BRIEF: Every line below between the one holding "titre sportif d’être en conformité avec" and the one holding "Bisher ist es", inclusive, should be copied exactly, and no other line.

◆ ◆ ◆ ◆ ◆ ◆ ◆

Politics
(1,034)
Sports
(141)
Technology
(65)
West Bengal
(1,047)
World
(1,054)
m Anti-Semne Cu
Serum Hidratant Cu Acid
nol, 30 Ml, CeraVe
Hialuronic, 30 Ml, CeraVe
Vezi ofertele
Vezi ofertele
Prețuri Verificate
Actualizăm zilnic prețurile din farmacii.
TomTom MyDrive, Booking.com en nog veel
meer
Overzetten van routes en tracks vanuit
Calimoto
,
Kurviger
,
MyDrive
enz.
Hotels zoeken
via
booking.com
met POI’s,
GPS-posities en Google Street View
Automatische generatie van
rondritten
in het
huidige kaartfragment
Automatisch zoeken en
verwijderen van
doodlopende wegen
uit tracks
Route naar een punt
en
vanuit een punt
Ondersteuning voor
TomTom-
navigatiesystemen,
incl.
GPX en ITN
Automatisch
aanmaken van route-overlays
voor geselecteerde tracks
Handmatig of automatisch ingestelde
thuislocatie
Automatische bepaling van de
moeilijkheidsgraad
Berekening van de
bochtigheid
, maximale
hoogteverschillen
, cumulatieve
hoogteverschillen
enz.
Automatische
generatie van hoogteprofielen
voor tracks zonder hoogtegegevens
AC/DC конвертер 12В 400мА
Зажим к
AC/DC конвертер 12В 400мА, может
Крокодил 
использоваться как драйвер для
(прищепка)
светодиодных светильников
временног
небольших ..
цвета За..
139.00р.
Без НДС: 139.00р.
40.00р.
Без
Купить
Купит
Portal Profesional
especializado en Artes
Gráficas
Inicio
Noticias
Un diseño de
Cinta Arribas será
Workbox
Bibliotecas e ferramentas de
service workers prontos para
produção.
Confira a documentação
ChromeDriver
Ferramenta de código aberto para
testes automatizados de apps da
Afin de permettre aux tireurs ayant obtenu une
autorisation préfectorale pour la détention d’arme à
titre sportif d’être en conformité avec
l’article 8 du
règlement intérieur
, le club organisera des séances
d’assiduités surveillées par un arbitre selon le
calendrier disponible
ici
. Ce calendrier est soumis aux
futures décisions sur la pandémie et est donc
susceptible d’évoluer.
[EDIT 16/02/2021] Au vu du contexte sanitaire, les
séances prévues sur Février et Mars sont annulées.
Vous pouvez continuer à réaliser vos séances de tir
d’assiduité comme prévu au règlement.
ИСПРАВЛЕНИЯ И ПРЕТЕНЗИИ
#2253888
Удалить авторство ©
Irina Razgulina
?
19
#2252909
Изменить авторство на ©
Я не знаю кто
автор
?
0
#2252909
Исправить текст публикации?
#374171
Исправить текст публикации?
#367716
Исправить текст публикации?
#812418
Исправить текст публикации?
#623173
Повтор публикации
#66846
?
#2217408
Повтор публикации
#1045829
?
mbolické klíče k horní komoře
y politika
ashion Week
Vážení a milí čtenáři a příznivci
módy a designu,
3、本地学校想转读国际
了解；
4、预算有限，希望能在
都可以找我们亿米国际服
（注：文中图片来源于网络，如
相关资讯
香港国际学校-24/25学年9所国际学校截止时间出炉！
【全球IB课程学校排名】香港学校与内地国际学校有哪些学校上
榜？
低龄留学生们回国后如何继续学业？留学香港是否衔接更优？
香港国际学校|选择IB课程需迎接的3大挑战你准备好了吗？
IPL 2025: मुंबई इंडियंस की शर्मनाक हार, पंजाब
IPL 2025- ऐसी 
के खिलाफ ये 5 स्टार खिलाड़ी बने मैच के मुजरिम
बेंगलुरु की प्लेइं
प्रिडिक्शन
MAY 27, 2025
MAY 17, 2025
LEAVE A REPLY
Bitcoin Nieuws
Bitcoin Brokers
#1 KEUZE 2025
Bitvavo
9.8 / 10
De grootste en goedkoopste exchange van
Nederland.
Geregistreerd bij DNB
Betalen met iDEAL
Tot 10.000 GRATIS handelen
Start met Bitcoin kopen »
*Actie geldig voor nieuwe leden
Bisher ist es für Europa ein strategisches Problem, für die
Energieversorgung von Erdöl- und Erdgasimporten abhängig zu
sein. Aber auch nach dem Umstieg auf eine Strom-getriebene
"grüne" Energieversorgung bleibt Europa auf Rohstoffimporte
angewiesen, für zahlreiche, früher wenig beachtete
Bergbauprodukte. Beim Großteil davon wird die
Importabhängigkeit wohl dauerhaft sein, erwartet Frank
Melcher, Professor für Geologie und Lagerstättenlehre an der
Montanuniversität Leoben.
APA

◆ ◆ ◆ ◆ ◆ ◆ ◆

SOLUTION FOR THIS PROBLEM:
titre sportif d’être en conformité avec
l’article 8 du
règlement intérieur
, le club organisera des séances
d’assiduités surveillées par un arbitre selon le
calendrier disponible
ici
. Ce calendrier est soumis aux
futures décisions sur la pandémie et est donc
susceptible d’évoluer.
[EDIT 16/02/2021] Au vu du contexte sanitaire, les
séances prévues sur Février et Mars sont annulées.
Vous pouvez continuer à réaliser vos séances de tir
d’assiduité comme prévu au règlement.
ИСПРАВЛЕНИЯ И ПРЕТЕНЗИИ
#2253888
Удалить авторство ©
Irina Razgulina
?
19
#2252909
Изменить авторство на ©
Я не знаю кто
автор
?
0
#2252909
Исправить текст публикации?
#374171
Исправить текст публикации?
#367716
Исправить текст публикации?
#812418
Исправить текст публикации?
#623173
Повтор публикации
#66846
?
#2217408
Повтор публикации
#1045829
?
mbolické klíče k horní komoře
y politika
ashion Week
Vážení a milí čtenáři a příznivci
módy a designu,
3、本地学校想转读国际
了解；
4、预算有限，希望能在
都可以找我们亿米国际服
（注：文中图片来源于网络，如
相关资讯
香港国际学校-24/25学年9所国际学校截止时间出炉！
【全球IB课程学校排名】香港学校与内地国际学校有哪些学校上
榜？
低龄留学生们回国后如何继续学业？留学香港是否衔接更优？
香港国际学校|选择IB课程需迎接的3大挑战你准备好了吗？
IPL 2025: मुंबई इंडियंस की शर्मनाक हार, पंजाब
IPL 2025- ऐसी 
के खिलाफ ये 5 स्टार खिलाड़ी बने मैच के मुजरिम
बेंगलुरु की प्लेइं
प्रिडिक्शन
MAY 27, 2025
MAY 17, 2025
LEAVE A REPLY
Bitcoin Nieuws
Bitcoin Brokers
#1 KEUZE 2025
Bitvavo
9.8 / 10
De grootste en goedkoopste exchange van
Nederland.
Geregistreerd bij DNB
Betalen met iDEAL
Tot 10.000 GRATIS handelen
Start met Bitcoin kopen »
*Actie geldig voor nieuwe leden
Bisher ist es für Europa ein strategisches Problem, für die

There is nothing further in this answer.